I knew my friend traditionally rode his bicycle in this parade. I asked him if he might be interested in doubling back and joining what I’d hoped would be a mass of peace marchers. The bookmobile spot was near the end of the parade. Perhaps there would be time after his early bicycle gig to make his way back and ride with us. It seemed all the more easy since he’d be on a bike. And the cause of world peace is pretty hard to resist.

No, he said. Not possible. After the parade it’s a tradition for his crew to head straight to his house, make a beeline to the booze is what he said specifically.

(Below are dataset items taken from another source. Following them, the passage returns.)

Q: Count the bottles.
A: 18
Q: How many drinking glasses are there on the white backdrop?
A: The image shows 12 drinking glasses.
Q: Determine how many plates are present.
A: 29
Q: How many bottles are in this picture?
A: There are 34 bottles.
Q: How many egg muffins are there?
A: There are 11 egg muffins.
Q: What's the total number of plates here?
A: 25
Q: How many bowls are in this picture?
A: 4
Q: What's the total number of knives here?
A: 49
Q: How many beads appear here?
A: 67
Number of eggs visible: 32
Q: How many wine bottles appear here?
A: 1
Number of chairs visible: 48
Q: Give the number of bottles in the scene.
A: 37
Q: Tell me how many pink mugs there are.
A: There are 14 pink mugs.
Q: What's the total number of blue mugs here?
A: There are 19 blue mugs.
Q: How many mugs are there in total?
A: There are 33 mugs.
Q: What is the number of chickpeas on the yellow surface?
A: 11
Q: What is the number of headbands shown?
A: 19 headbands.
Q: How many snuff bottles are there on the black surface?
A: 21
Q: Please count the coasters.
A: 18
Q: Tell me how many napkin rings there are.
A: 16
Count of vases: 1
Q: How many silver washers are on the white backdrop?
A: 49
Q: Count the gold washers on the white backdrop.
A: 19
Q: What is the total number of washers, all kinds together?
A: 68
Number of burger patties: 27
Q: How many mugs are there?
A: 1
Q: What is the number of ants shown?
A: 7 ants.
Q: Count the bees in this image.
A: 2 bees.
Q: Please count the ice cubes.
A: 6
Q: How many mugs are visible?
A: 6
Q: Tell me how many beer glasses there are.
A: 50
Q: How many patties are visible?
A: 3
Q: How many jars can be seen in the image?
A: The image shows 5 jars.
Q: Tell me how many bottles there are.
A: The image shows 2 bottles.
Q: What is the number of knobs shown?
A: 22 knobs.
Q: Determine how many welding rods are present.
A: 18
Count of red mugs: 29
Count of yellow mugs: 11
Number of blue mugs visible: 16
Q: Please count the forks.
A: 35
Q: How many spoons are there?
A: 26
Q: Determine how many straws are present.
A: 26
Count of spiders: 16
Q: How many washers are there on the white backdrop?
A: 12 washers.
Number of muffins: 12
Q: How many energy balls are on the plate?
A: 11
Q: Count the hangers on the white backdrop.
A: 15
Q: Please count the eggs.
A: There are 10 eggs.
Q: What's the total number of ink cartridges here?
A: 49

Now I don’t want to be judgmental. Maybe the parade is rather arduous by bicycle, maybe drinking beer is the only natural order of business. Who am I to question whether self-medication is a perfectly legitimate coping mechanism to this world gone awry. Maybe there is a path to inner peace through communal inebriation. Maybe they’ve got a plan to raise world consciousness by drinking together. It’s not impossible that such a strategy could be a million times more likely to succeed than a sober one.

I did ask myself if I was once again taking for granted that public protest was the only honorable position to take on the war. And once again I felt like an outsider at that bar. I thought to myself, on this drinking thing, I am so not with you.